Document section:

--- Begin ---

TorchRec Concepts¶
In this section, we will learn about the key concepts of TorchRec, designed to optimize large-scale recommendation systems using PyTorch. We will learn how each concept works in detail and review how it is used with the rest of TorchRec.
TorchRec has specific input/output data types of its modules to efficiently represent sparse features, including:
JaggedTensor: a wrapper around the lengths/offsets and values tensors for a singular sparse feature.
KeyedJaggedTensor: efficiently represent multiple sparse features, can think of it as multiple
JaggedTensor
s.KeyedTensor: a wrapper around
torch.Tensor
that allows access to tensor values through keys.
With the goal of high performance and efficiency, the canonical
torch.Tensor
is highly inefficient for representing sparse data.
TorchRec introduces these new data types because they provide efficient
storage and representation of sparse input data. As you will see later
on, the KeyedJaggedTensor
makes communication of input data in a
distributed environment very efficient leading to one of the key
performance advantages that TorchRec provides.
In the end-to-end training loop, TorchRec comprises of the following main components:
Planner: Takes in the configuration of embedding tables, environment setup, and generates an optimized sharding plan for the model.
Sharder: Shards model according to sharding plan with different sharding strategies including data-parallel, table-wise, row-wise, table-wise-row-wise, column-wise, and table-wise-column-wise sharding.
DistributedModelParallel: Combines sharder, optimizer, and provides an entry point into the training the model in a distributed manner.
JaggedTensor¶
A JaggedTensor
represents a sparse feature through lengths, values,
and offsets. It is called “jagged” because it efficiently represents
data with variable-length sequences. In contrast, a canonical
torch.Tensor
assumes that each sequence has the same length, which
is often not the case with real world data. A JaggedTensor
facilitates the representation of such data without padding making it
highly efficient.
Key Components:
Lengths
: A list of integers representing the number of elements for each entity.Offsets
: A list of integers representing the starting index of each sequence in the flattened values tensor. These provide an alternative to lengths.Values
: A 1D tensor containing the actual values for each entity, stored contiguously.
Here is a simple example demonstrating how each of the components would look like:
# User interactions:
# - User 1 interacted with 2 items
# - User 2 interacted with 3 items
# - User 3 interacted with 1 item
lengths = [2, 3, 1]
offsets = [0, 2, 5] # Starting index of each user's interactions
values = torch.Tensor([101, 102, 201, 202, 203, 301]) # Item IDs interacted with
jt = JaggedTensor(lengths=lengths, values=values)
# OR
jt = JaggedTensor(offsets=offsets, values=values)

--- End ---

Information provided:
--- Begin ---

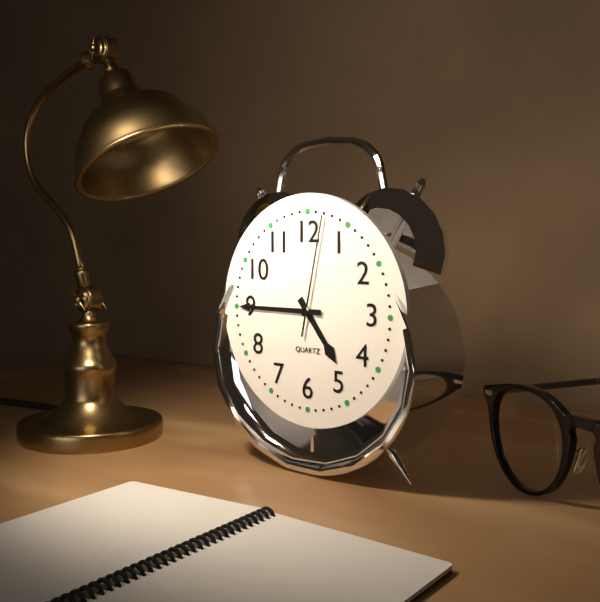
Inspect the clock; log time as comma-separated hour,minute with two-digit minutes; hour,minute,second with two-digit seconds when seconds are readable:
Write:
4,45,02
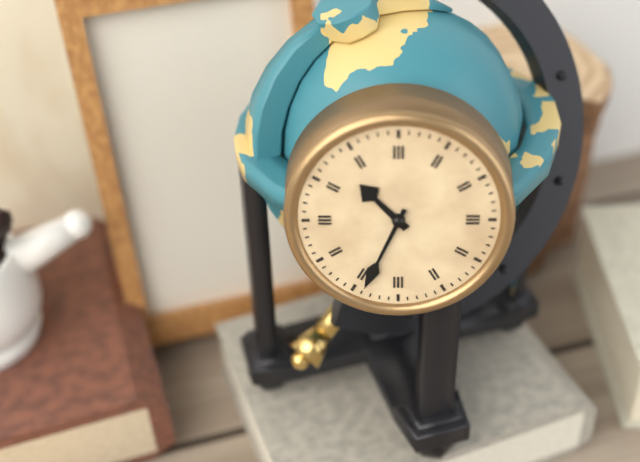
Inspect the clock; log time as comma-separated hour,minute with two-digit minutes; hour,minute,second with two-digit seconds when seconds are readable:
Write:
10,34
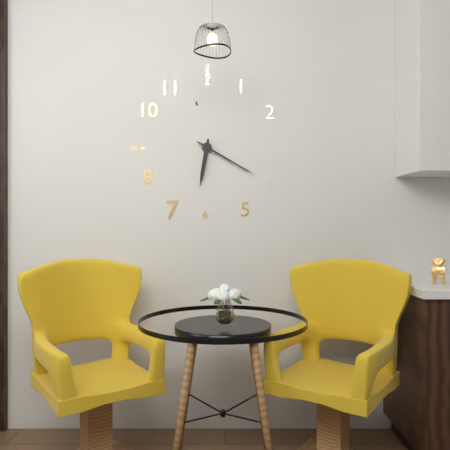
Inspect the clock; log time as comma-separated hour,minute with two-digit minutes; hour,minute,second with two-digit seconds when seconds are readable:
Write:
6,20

--- End ---
--- Begin ---

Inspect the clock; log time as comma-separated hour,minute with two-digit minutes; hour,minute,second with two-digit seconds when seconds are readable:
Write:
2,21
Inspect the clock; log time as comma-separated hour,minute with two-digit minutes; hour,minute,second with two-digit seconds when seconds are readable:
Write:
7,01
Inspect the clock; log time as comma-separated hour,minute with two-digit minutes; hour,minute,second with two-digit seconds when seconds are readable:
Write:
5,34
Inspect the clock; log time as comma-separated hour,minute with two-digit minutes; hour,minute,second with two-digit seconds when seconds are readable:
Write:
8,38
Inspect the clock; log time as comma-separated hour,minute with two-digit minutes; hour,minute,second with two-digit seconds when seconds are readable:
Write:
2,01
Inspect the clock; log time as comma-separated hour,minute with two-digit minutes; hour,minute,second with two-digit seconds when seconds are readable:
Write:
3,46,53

--- End ---

Instructions for the task: Write the next part of the TorchRec concepts section, continuing after its final code line.

Exercise output:
KeyedJaggedTensor¶
A KeyedJaggedTensor
extends the functionality of JaggedTensor
by
introducing keys (which are typically feature names) to label different
groups of features, for example, user features and item features. This
is the data type used in forward
of EmbeddingBagCollection
and
EmbeddingCollection
as they are used to represent multiple features
in a table.
A KeyedJaggedTensor
has an implied batch size, which is the number
of features divided by the length of lengths
tensor. The example
below has a batch size of 2. Similar to a JaggedTensor
, the
offsets
and lengths
function in the same manner. You can also
access the lengths
, offsets
, and values
of a feature by
accessing the key from the KeyedJaggedTensor
.
keys = ["user_features", "item_features"]
# Lengths of interactions:
# - User features: 2 users, with 2 and 3 interactions respectively
# - Item features: 2 items, with 1 and 2 interactions respectively
lengths = [2, 3, 1, 2]
values = torch.Tensor([11, 12, 21, 22, 23, 101, 102, 201])
# Create a KeyedJaggedTensor
kjt = KeyedJaggedTensor(keys=keys, lengths=lengths, values=values)
# Access the features by key
print(kjt["user_features"])
# Outputs user features
print(kjt["item_features"])
Planner¶
The TorchRec planner helps determine the best sharding configuration for a model. It evaluates multiple possibilities for sharding embedding tables and optimizes for performance. The planner performs the following:
Assesses the memory constraints of the hardware.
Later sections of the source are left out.